Her şey artık çok fazla geldi bana, kimsenin göremeyeceği yerlerde ağladım, ağladım sayılmazdı bu, kendimi hırpalamadım ama ruhumu, bir kuyunun içinde oradan oraya vurdum, herkes iyi şeyleri yok etmeye çalışırken, en çok ruhum zedelendi. Kuyuda bile susuzdum ve beni artık bir tek Yusuf anlardı. Ani bir ölüm düşledim hep, bir trafik kazası, kalp krizi ya da intihar. Kanseri saymıyorum, o ani değildi, yıllar içinde yine öldürememişti beni. Tüm dünya üzerime geliyor sanki bir sen gelmiyorsun. Gittikten sonra, bu şehir üstüme yıkılır zannettim, olmadı, görünürde hiç kötü bir şey olmadı, mucizelere inanmayı küçükken öğrenmiştim. İşte bu inandığım şeyler de olmadı, mucize gerçekleşmedi, gelip sarılmadı bana, yaralarımı da sarmadı, beni en iyi Eyüp anlardı. Beni anlamayıp, anlamaya çalışanlar kalabalıktan başka bir şey yapmadılar, sıkıcıyım, duygusal ve yağmurluyum. Ölümü düşünüyorum daha çok intiharla ve iftiharla. Belki biraz günah işliyorum. Yorganı başıma çeksem hatta yatağı komple kafama geçirsem de yağmurlu gecelerden korkumu engelleyemedim kulaklarıma.
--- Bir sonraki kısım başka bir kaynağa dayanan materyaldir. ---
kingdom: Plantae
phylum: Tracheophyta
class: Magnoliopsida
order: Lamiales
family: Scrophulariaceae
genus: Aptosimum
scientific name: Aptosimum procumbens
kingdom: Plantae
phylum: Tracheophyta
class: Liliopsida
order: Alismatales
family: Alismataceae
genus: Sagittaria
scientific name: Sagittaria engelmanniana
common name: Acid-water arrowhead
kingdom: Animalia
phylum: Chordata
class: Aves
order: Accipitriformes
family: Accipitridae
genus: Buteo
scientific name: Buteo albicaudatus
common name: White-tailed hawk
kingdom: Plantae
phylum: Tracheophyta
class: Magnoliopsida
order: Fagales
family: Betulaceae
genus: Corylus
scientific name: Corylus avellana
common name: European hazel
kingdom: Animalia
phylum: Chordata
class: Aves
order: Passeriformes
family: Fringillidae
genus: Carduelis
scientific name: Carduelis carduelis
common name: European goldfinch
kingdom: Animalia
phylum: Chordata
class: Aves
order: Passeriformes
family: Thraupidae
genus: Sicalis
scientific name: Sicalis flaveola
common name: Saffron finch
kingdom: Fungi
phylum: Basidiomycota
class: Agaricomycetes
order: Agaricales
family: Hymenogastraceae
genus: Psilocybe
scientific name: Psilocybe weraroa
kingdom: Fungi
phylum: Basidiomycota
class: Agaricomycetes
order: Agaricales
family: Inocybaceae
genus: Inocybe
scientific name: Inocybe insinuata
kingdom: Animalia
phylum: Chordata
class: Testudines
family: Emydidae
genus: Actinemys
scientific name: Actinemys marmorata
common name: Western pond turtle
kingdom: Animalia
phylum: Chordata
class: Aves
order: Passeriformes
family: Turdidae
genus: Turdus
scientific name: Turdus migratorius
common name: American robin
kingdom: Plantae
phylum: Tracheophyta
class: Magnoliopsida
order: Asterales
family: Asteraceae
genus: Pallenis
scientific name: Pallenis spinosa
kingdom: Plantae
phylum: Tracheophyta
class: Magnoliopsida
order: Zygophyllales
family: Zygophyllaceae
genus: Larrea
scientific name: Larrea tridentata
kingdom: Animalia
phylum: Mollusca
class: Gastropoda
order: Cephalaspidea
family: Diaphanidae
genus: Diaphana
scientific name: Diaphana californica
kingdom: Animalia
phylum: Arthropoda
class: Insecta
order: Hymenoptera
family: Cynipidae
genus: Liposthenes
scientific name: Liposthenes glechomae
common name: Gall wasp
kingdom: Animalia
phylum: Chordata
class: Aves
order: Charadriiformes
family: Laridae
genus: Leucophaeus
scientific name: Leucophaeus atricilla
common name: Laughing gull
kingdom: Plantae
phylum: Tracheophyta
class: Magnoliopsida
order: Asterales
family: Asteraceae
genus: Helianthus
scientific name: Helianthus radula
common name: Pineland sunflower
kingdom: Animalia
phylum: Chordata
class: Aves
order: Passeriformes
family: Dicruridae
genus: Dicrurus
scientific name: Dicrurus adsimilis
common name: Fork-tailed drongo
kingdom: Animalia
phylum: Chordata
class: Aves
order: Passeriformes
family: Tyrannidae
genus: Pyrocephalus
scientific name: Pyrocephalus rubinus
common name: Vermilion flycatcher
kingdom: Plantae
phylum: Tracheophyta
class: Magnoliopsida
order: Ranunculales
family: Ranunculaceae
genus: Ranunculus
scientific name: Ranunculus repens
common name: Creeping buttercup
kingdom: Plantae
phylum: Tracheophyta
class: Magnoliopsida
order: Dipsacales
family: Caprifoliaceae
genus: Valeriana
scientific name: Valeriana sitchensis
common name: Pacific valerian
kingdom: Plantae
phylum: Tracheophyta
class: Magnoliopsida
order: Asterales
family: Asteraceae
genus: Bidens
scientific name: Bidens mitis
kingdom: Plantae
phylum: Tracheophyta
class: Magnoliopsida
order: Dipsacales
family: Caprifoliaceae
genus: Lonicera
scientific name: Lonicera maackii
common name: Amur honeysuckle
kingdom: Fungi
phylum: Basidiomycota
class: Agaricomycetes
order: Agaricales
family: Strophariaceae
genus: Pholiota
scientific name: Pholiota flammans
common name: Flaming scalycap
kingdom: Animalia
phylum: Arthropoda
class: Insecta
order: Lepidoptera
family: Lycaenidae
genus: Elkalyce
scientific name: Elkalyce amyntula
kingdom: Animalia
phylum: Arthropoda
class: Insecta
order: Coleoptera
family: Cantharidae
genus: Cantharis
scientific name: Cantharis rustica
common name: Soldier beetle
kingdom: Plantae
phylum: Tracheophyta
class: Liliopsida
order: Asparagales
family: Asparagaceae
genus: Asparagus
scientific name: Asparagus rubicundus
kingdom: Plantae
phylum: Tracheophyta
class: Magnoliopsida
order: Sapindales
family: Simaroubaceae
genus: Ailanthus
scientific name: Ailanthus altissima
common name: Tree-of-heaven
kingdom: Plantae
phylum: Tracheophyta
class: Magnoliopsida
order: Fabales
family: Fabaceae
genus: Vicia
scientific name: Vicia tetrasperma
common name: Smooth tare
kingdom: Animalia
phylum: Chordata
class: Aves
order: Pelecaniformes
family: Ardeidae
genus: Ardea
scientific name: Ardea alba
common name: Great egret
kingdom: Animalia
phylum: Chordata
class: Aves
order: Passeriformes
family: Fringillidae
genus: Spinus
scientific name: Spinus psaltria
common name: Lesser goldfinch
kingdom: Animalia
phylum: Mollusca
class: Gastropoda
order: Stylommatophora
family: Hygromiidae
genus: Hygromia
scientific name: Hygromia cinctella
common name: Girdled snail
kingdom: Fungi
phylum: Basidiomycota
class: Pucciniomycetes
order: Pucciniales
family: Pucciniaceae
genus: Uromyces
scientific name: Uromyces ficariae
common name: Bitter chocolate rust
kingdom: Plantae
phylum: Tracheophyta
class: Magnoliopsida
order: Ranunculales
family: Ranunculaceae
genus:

Basit öykülere inandım, güzel şarkılar dinledim, güzel sözler ezberledim, mükemmel şiirlere âşık oldum, yazanlara değil. Her yazıyı yarım bırakıp, kendimi tamamlamaya çalışıyorum, bir kere kayboldum, bu yüzden bir daha kaybolma ihtimalim de yok. Bulamıyorum, şiirimdeki en önemli, en hüzünlü ve en sevinçli imgeyi, ölmek istiyorum bu yüzden, tertemiz bir nefes alırken, kocaman bir nefes, ciğerlerime kıyamete kadar yetecek bir nefes. Ölümden başka bir şeye inanmıyorum, inançlar hayal kırıklığı yaratıyor. Yaşıyorum ben oysa ölür gibi, hayal gibi, bazen yeniden doğar gibi.
İnsan hatırlamak istediği şeyleri, unutmamak için anlatır. Ben uzun zamandır bir şey anlatamıyorum. Hayata dair sağlanacak tolerans kalmadı, biraz daha kaygılanayım…
Ağlıyordum, herkes sesim nemli zannediyordu, kalbim rutubetliydi, küçüklüğümden beri ya da büyüyemediğimden beri. Gözlerimi şişiren yaşların, gözkapaklarımı kalabalıklaştırdığı günlerde, bacası tüten eski bir eve saklasam hatıralarımı, dokunulmasalar, gözkapaklarım gibi, dokunulmaz olsalar. Çiçekleri akışına bıraksam, dünyayı değil, akmıyor dünya, zaman da akmıyor, sadece biz bize ayrılan sürenin sonuna geliyoruz, kendi vaktimizden tükeniyoruz, kırmızı çiçekler aşkına. Ne zaman izlesem Yeşilçam filmlerini bir ağlamak tuttururum, duman gibi, ellerim titrer, hiçbir şeyin beni teselli edemeyeceğini bildiğim hâlde, bir kavuşma sahnesi olur mutluluk. Demek ben çoktan alışmışım zamanın içindeki zamansızlığa ve ilgisizliğime, konumumu bildiremiyorum, çok zamansız, az yerliyim buralarda. Ayaklarım gidici gibi, bir salyangoz kadar, sahibim sokaklara, onun parlak izinde yürüyorum, az gidiyorum, sonra gidemiyorum. Kırıklarımı bıraksaydım gitmeye çalıştığım yollara, kolayca bulunurdum, ama bırakmıyorum, onları da götürüyorum peşim sıra. Tüm nefeslerimin bedelini peşin ödemiş gibiyim, bunca kırıklıkları taşımama rağmen, yine de hafifledim, kendime gelememek gibi meziyetlerim var, belki bir tozla bir tuza karışırım, belki bir gözyaşı olurum yine kalbimde, süzülürüm, kâğıtlarını kopardığım güzel cümlelerin içinden.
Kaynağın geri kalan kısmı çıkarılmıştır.